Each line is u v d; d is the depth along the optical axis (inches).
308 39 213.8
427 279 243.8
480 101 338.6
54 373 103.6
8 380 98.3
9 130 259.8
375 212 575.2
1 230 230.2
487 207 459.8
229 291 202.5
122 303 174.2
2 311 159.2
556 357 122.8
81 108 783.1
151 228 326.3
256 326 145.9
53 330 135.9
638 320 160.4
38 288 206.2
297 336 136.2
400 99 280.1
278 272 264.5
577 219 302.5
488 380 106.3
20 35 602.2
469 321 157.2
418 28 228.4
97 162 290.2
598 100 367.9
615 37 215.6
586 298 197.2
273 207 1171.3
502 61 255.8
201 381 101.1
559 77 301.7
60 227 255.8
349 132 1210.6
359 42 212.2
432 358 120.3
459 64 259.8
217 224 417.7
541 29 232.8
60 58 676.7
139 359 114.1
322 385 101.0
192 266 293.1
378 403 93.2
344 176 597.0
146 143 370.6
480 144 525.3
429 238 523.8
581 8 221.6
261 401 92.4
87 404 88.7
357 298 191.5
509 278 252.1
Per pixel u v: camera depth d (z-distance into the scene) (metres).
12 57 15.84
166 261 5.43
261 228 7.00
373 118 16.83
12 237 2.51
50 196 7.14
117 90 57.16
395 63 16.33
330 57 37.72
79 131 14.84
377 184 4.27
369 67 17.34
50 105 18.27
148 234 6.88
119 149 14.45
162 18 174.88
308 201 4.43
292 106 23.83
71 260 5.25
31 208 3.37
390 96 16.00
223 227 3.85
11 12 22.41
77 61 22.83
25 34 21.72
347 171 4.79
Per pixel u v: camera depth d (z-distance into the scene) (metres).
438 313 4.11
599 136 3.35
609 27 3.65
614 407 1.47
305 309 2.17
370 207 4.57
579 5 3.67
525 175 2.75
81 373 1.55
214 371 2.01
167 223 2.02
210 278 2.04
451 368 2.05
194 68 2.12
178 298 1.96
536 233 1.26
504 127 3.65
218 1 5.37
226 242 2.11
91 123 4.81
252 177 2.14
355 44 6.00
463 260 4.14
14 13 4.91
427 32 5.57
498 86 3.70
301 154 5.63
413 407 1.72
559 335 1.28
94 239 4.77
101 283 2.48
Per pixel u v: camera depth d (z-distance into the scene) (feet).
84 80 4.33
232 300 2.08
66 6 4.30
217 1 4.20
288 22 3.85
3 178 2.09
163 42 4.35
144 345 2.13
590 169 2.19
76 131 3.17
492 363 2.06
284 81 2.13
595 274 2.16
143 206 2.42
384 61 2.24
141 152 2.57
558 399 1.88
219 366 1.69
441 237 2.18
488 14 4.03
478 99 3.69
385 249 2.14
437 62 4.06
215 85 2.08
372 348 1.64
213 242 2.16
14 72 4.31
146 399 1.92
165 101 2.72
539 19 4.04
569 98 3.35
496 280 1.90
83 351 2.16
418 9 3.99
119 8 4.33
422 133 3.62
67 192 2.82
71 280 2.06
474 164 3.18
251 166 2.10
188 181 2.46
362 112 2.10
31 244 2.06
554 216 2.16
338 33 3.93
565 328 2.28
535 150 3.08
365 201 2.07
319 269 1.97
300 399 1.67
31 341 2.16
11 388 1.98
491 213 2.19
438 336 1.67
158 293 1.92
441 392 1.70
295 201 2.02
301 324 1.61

...

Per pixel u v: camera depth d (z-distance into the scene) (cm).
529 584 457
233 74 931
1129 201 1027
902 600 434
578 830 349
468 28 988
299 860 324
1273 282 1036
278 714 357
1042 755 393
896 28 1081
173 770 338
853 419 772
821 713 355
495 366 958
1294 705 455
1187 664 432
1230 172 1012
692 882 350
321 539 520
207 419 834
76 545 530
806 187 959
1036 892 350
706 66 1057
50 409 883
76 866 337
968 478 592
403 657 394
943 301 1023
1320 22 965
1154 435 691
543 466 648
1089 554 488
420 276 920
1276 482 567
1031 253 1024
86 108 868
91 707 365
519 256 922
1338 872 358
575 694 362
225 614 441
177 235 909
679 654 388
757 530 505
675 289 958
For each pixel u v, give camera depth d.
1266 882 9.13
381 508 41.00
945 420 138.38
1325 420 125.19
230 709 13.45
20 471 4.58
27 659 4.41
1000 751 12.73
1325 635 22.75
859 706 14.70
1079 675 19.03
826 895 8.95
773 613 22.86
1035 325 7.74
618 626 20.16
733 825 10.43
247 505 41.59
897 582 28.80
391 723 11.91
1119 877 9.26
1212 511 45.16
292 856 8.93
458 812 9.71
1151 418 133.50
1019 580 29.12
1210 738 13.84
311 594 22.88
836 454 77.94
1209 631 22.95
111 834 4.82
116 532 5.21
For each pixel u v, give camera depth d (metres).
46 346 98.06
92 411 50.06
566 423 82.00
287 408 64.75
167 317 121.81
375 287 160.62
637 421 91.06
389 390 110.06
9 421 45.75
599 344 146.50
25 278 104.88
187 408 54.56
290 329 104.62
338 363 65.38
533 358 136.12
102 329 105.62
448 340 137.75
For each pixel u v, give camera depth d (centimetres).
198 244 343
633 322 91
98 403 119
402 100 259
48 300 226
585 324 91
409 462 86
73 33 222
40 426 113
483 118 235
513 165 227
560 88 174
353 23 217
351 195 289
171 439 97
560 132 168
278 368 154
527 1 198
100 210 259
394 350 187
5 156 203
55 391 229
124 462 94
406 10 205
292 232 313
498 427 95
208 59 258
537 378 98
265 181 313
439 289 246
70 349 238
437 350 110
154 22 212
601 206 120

* INSTRUCTIONS FOR THE TASK
Extract from the listing above the lines between the line containing "1273 282 1036" and the line containing "601 206 120", keeping both of those lines. Output nothing else.

* RESPONSE
1273 282 1036
278 714 357
1042 755 393
896 28 1081
173 770 338
853 419 772
821 713 355
495 366 958
1294 705 455
1187 664 432
1230 172 1012
692 882 350
321 539 520
207 419 834
76 545 530
806 187 959
1036 892 350
706 66 1057
50 409 883
76 866 337
968 478 592
403 657 394
943 301 1023
1320 22 965
1154 435 691
543 466 648
1089 554 488
420 276 920
1276 482 567
1031 253 1024
86 108 868
91 707 365
519 256 922
1338 872 358
575 694 362
225 614 441
177 235 909
679 654 388
757 530 505
675 289 958
For each pixel u v, give camera depth d.
1266 882 9.13
381 508 41.00
945 420 138.38
1325 420 125.19
230 709 13.45
20 471 4.58
27 659 4.41
1000 751 12.73
1325 635 22.75
859 706 14.70
1079 675 19.03
826 895 8.95
773 613 22.86
1035 325 7.74
618 626 20.16
733 825 10.43
247 505 41.59
897 582 28.80
391 723 11.91
1119 877 9.26
1212 511 45.16
292 856 8.93
458 812 9.71
1151 418 133.50
1019 580 29.12
1210 738 13.84
311 594 22.88
836 454 77.94
1209 631 22.95
111 834 4.82
116 532 5.21
For each pixel u v, give camera depth d (metres).
46 346 98.06
92 411 50.06
566 423 82.00
287 408 64.75
167 317 121.81
375 287 160.62
637 421 91.06
389 390 110.06
9 421 45.75
599 344 146.50
25 278 104.88
187 408 54.56
290 329 104.62
338 363 65.38
533 358 136.12
102 329 105.62
448 340 137.75
For each pixel u v, give camera depth d (centimetres).
198 244 343
633 322 91
98 403 119
402 100 259
48 300 226
585 324 91
409 462 86
73 33 222
40 426 113
483 118 235
513 165 227
560 88 174
353 23 217
351 195 289
171 439 97
560 132 168
278 368 154
527 1 198
100 210 259
394 350 187
5 156 203
55 391 229
124 462 94
406 10 205
292 232 313
498 427 95
208 59 258
537 378 98
265 181 313
439 289 246
70 349 238
437 350 110
154 22 212
601 206 120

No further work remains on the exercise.